Warsteiner Jubel in der Sporthalle Gänsewinkel in Schwerte: Aus den letzten drei Spielen der Bezirksliga-Runde reicht ein einziger Sieg für Staffel-Meisterschaft und Regionalliga-Qualifikation
Warsteiner Jubel in der Sporthalle Gänsewinkel in Schwerte: Aus den letzten drei Spielen der Bezirksliga-Runde reicht ein einziger Sieg für Staffel-Meisterschaft und Regionalliga-Qualifikation

Warstein – Mit anderthalb Beinen stehen die Handballer des VfS 59 Warstein in der Aufstiegs-Relegation zur Verbandsliga: Durch ihren harterkämpften 30:28-Sieg am Sonntagabend beim Verfolger Villigst-Ergste II haben die Schützlinge von Chefcoach Zoran Kaseric drei Runden vor Saisonende vier Minuspunkte Vorsprung auf den TV Arnsberg und können sich schon am kommenden Samstag mit einem Heimsieg über Huckarde-Rahm Platz eins in der Staffel sichern.

Bezirksliga Mitte: HVE Villigst-Ergste II – VfS 59 Warstein 28:30 (14:17).

Obwohl der VfS ab Mitte der ersten Halbzeit stets in Führung lag, entwickelte sich das Geschehen zu einem echten Krimi, der die fünf mitgereisten VfS-Fans inklusive Reserve-Coach Christoph Martin mehrfach von den Sitzen riss. Ab Minute 23 nahm auch Jannis Luca auf der Tribüne Platz. Er hatte unbeabsichtigt beim Abfangen eines hohen Balles einen Gegenspieler im Gesicht getroffen - und sah „Rot“.

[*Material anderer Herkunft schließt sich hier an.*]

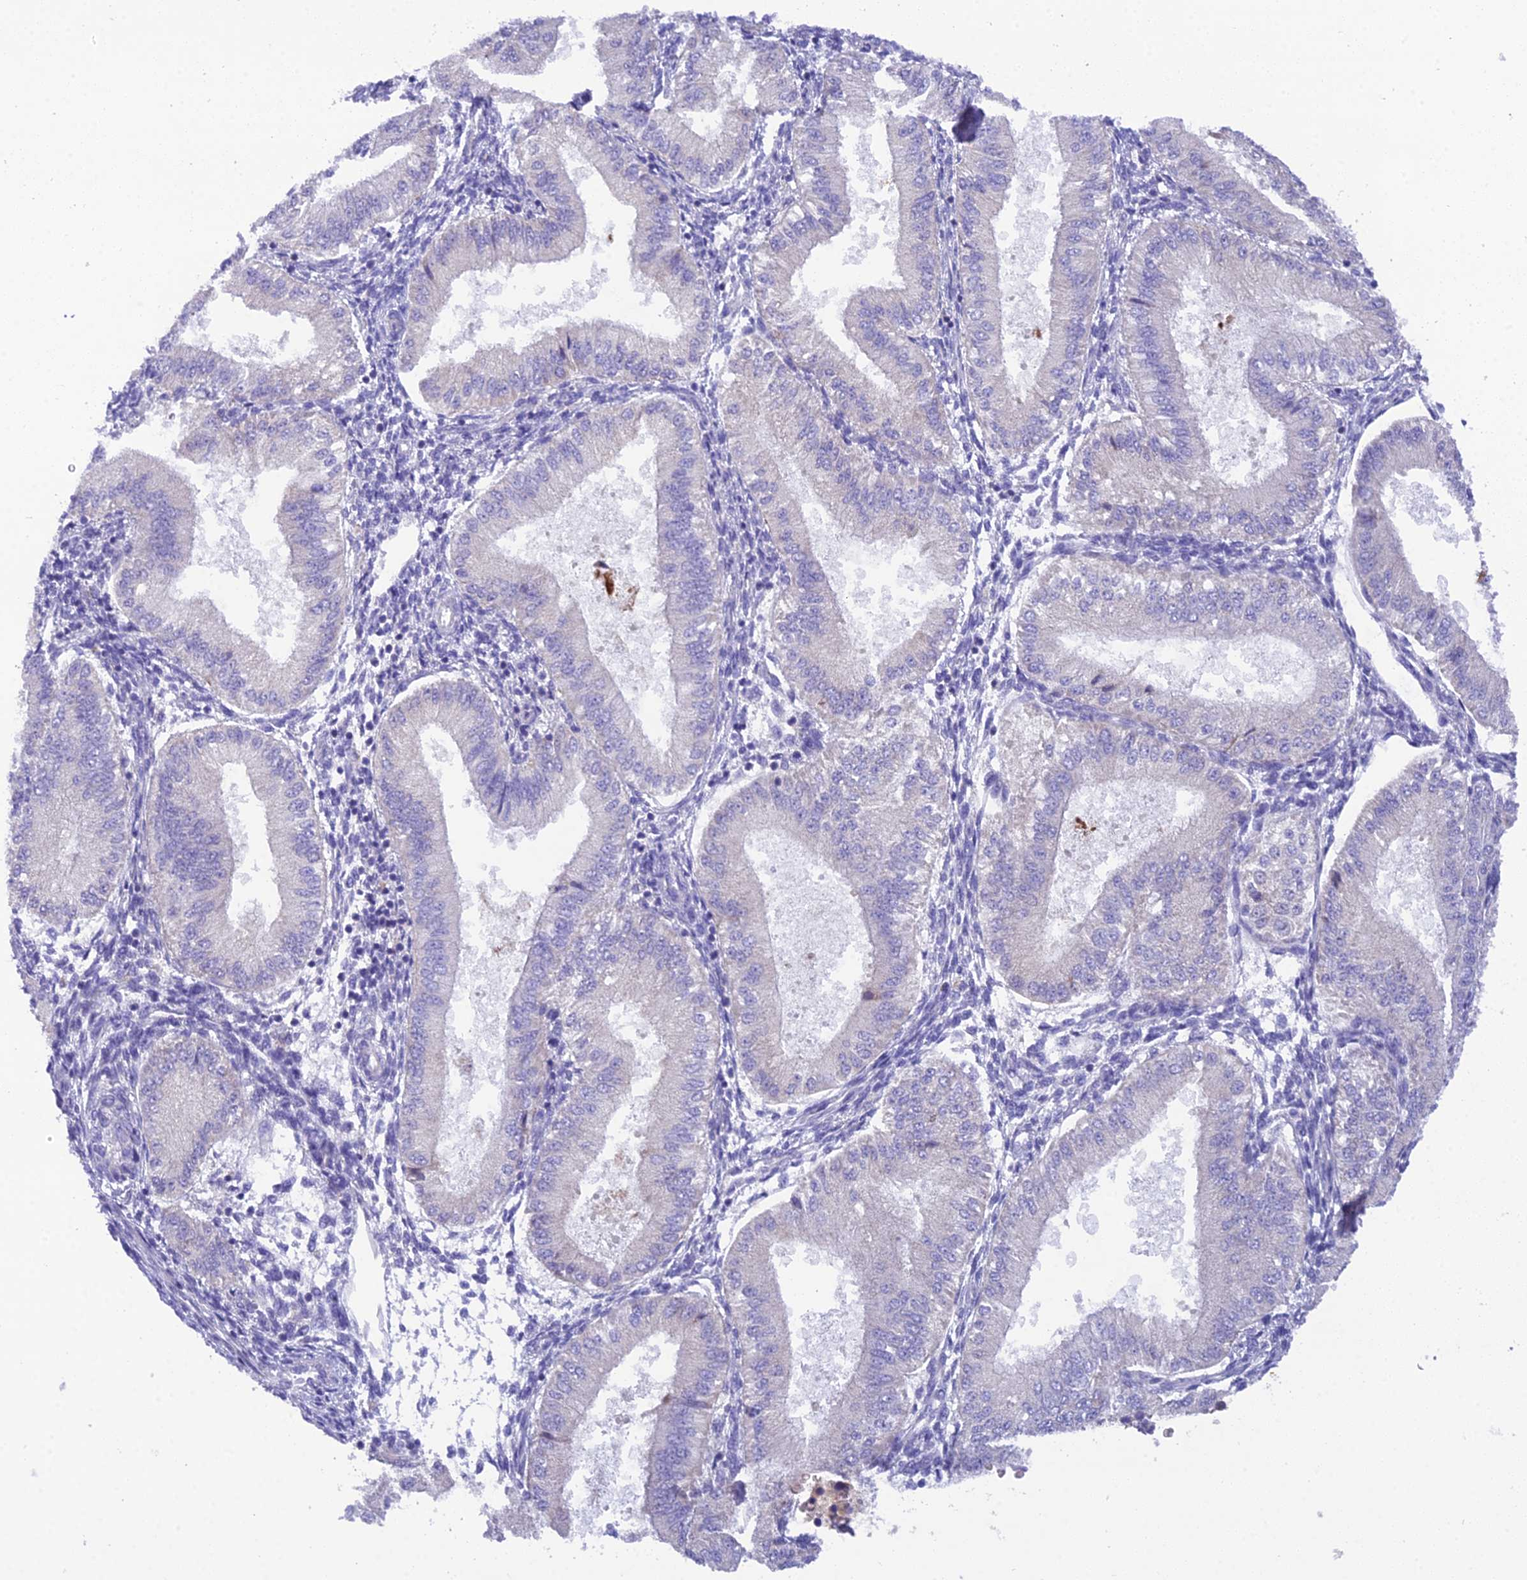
{"staining": {"intensity": "negative", "quantity": "none", "location": "none"}, "tissue": "endometrium", "cell_type": "Cells in endometrial stroma", "image_type": "normal", "snomed": [{"axis": "morphology", "description": "Normal tissue, NOS"}, {"axis": "topography", "description": "Endometrium"}], "caption": "Immunohistochemical staining of benign endometrium demonstrates no significant expression in cells in endometrial stroma.", "gene": "KIAA0408", "patient": {"sex": "female", "age": 39}}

Ein bedrohlicher Moment für die Gäste, denn sie waren ohnehin ersatzgeschwächt zur Sporthalle Gänsewinkel in Schwerte angereist, weil sich Jannes Goldbach im Abschlusstraining eine Knöchelverletzung eingefangen hatte. Die Wechselmöglichkeiten im Rückraum waren arg eingeschränkt. Immerhin wirkte Max Bornemann nach langer Pause wieder mit, denn er hatte grünes Licht vom Arzt bekommen. Ein wichtiger Fakt, denn so bekam Florian Hoeck ein paar Minuten Pause. Bornemann tat sich wie die anderen Flügelspieler schwer, am geschickt das kurze Eck zumachenden HVE-Keeper Krabs vorbeizukommen. Aber wenige Sekunden vor Spielende hatte er dann doch sein Erfolgserlebnis: Per Tempogegenstoß erzielte er den 30:28-Endstand..

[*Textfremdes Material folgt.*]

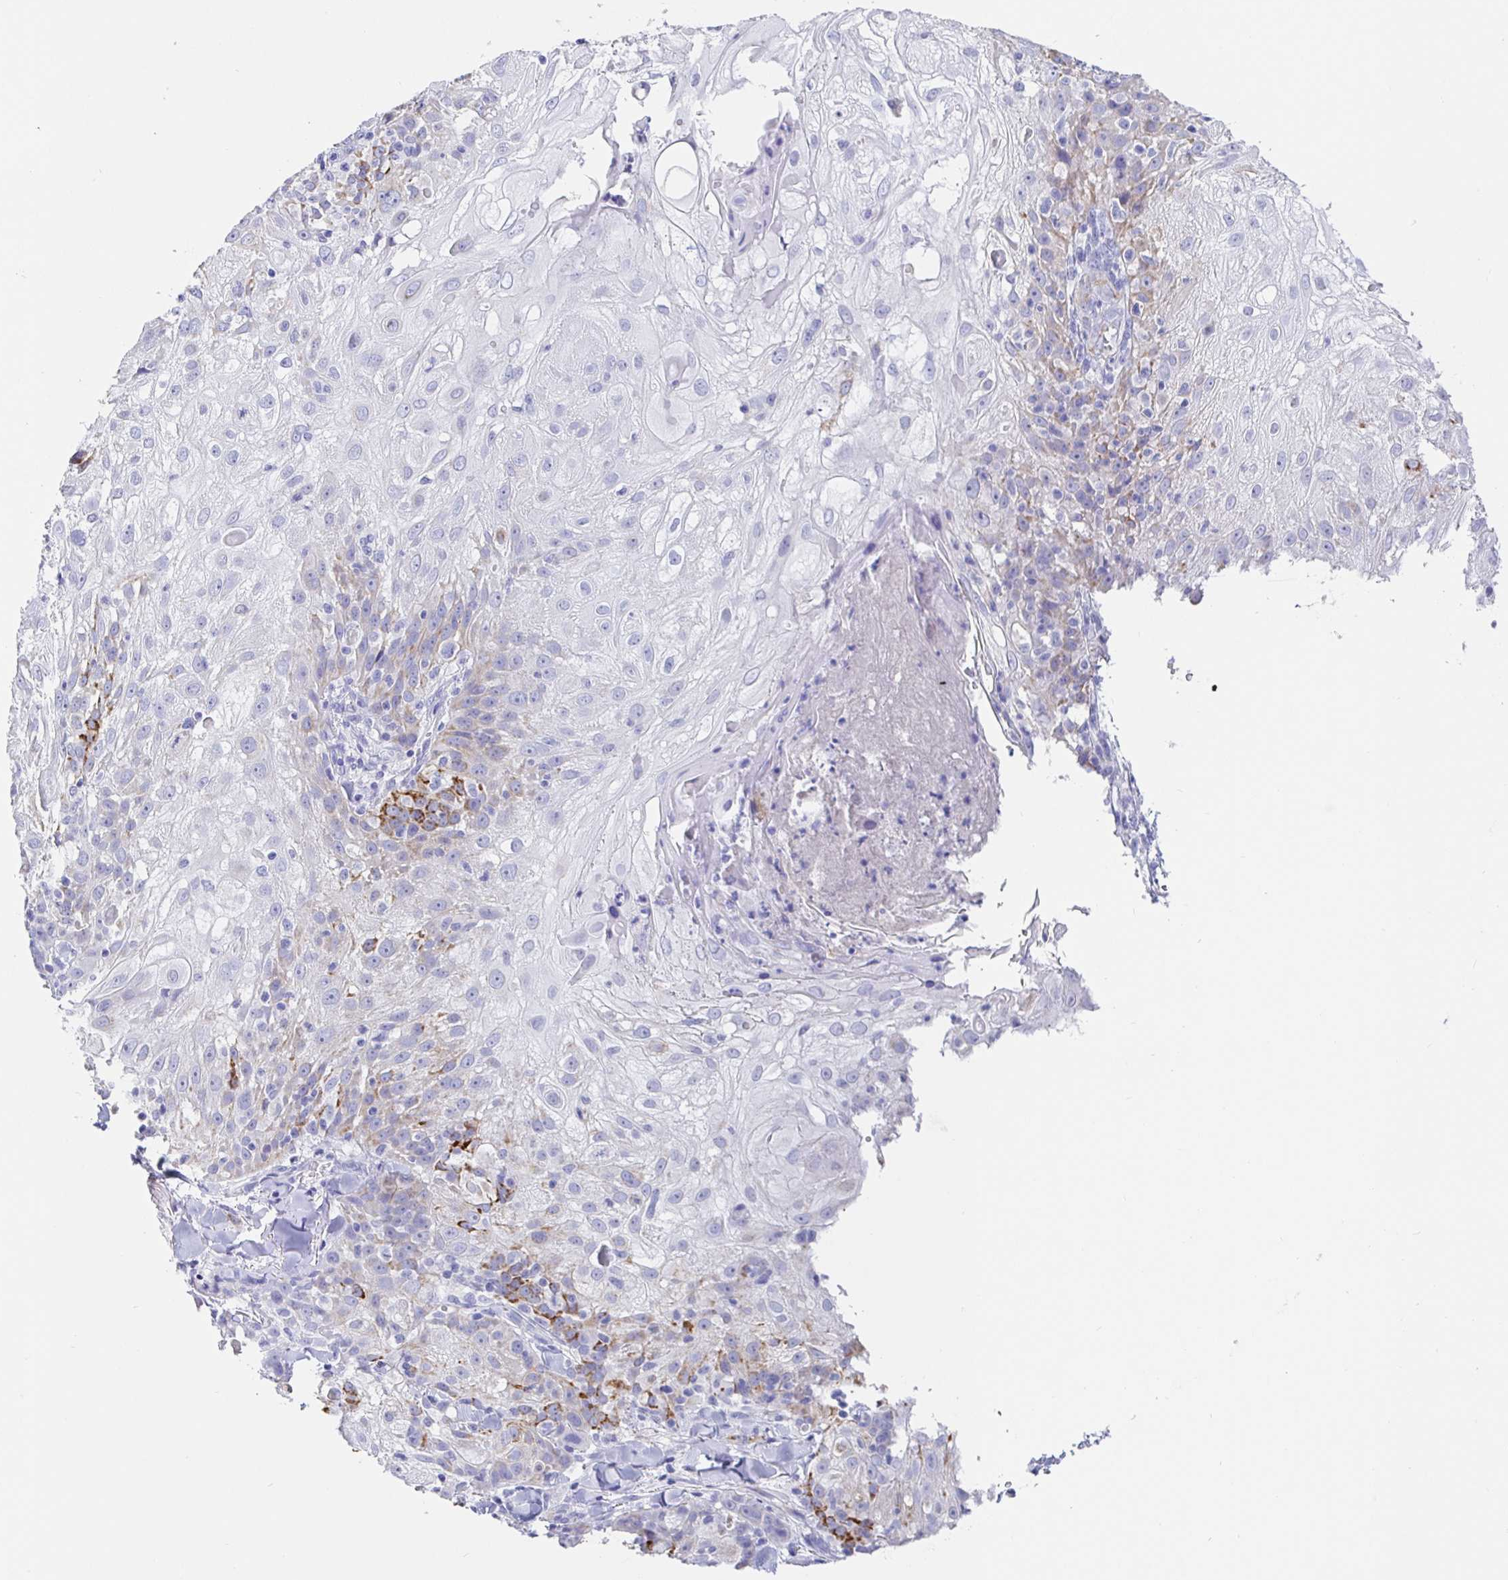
{"staining": {"intensity": "moderate", "quantity": "<25%", "location": "cytoplasmic/membranous"}, "tissue": "skin cancer", "cell_type": "Tumor cells", "image_type": "cancer", "snomed": [{"axis": "morphology", "description": "Normal tissue, NOS"}, {"axis": "morphology", "description": "Squamous cell carcinoma, NOS"}, {"axis": "topography", "description": "Skin"}], "caption": "Immunohistochemical staining of human skin cancer demonstrates low levels of moderate cytoplasmic/membranous expression in about <25% of tumor cells.", "gene": "MAOA", "patient": {"sex": "female", "age": 83}}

Die Schwerter waren mit einem starken Aufgebot angetreten, wollten dem Tabellenführer wie schon im Hinspiel (34:32 für Warstein) das Siegen so schwer wie möglich machen. Im Bemühen, das Tempo hoch zu halten, unterliefen ihnen aber sogar mehr technische Fehler als den Warsteinern, die sich von anfänglichen Zwei-Tore-Rückständen nicht irritieren ließen und zum 9:10 erstmals selbst in Führung gingen. Gestützt auf eine gut verschiebende Abwehr und starke Paraden von Keeper Peter Göke, gelang es dem VfS, sich bis zum Seitenwechsel auf 14:17 abzusetzen, woran Spielmacher Joel Krischer den größten Anteil hatte.

Ein guter Start in Halbzeit zwei mit Toren von Krischer und Rechtsaußen Simon Kraus zum 14:19 hätte zur Beruhigung beitragen können, doch stattdessen wurde es hektisch, kassierten Philip Schröder, Adam Mir und Jonas Schmidt in kurzen Abständen Zeitstrafen. Nur gut, dass Göke in dieser Phase mehrfach parierte. Die HVE drückte aufs Tempo und kam Mitte der zweiten Hälfte auf 24:25 heran. Der auf halblinks gewechselte Schröder sowie Krischer kompensierten aber die vielen Fehlwürfe über Außen und das fast nicht existente Kreisläuferspiel beim VfS.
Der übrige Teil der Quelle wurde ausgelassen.